Oh, I don’t mean the kind of gratitude that comes out like mock magnanimity. “I’m so grateful you made me so much stronger. Without you I wouldn’t have become such a great leader throughout the year. You really showed me how badly people could act and I learned how to deal with difficult people because of you. Thank you so much.” It is not about egotism masquerading as gratitude. I’m talking about a kind of thanks that recognizes with humility and goes maybe like this: “I sometimes use behaviors that cause problems between people and since you showed them to me, I’m better able to see them and work to eliminate them. Thanks for not letting me get away with that stuff.”
Hmmm. It’s easy to be grateful for our good jobs, our good friends, our good bank balances, our good shoes, good cars and houses, our good and well-behaved kids. Do we have the humility and fortitude to be grateful for the people who bruised us? Can I be humbly grateful for someone’s intolerance of my unacceptable behavior? Am I strong enough to be grateful for the whole work and life experience?

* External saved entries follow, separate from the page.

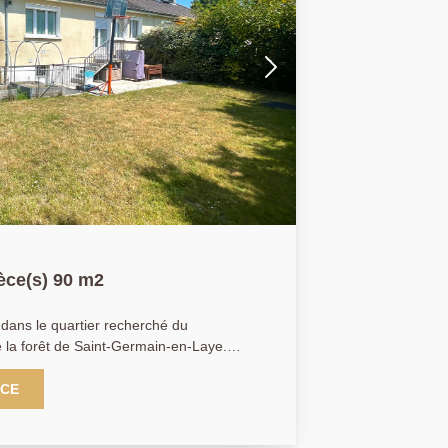
èce(s) 90 m2
dans le quartier recherché du
 la forêt de Saint-Germain-en-Laye.
es en bus et à 25 minutes à pied de la
e
NCE
Elle se compose de la façon suivante avec
uisine aménagée, équipée, ouverte sur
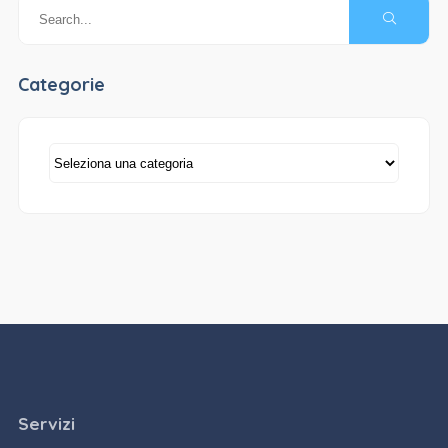
Categorie
Categorie
Servizi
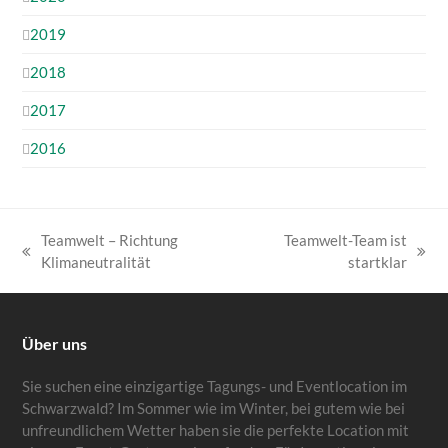
2019
2018
2017
2016
Teamwelt – Richtung
Teamwelt-Team ist
vorheriger
Nächster
Klimaneutralität
startklar
Beitrag:
Beitrag:
Über uns
Sie suchen eine einzigartige Tagungs- und Eventlocation im
Schwarzwald? Im Sommer wie im Winter, bei gutem wie bei
unfreundlichem Wetter haben sie die perfekte Location mit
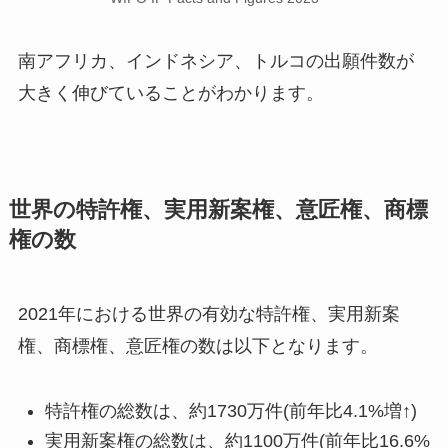
南アフリカ、インドネシア、トルコの出願件数が
大きく伸びていることがわかります。
世界の特許権、実用新案権、意匠権、商標
権の数
2021年における世界の有効な特許権、実用新案
権、商標権、意匠権の数は以下となります。
特許権の総数は、約1730万件(前年比4.1%増↑)
実用新案権の総数は、約1100万件(前年比16.6%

I wonder: Do I have the ego strength to be grateful for the icky stuff, too?
I hope so. Because if I - or we - don’t, we’re just not that strong. And I want to be stronger and more mature and a better leader of myself in communion with others each and every year.
The phrase is God Bless Us Everyone. It’s not, God Bless Only Those of Us Who Agree with Me and Whom I Like. E V E R Y O N E. If you’re a believer in God…isn’t it likely that she blesses everyone? If God blesses everyone forward, shouldn’t we, too?
Are we…are you and am I…strong enough, mature enough, BIG enough, leader enough to be thankful in that way?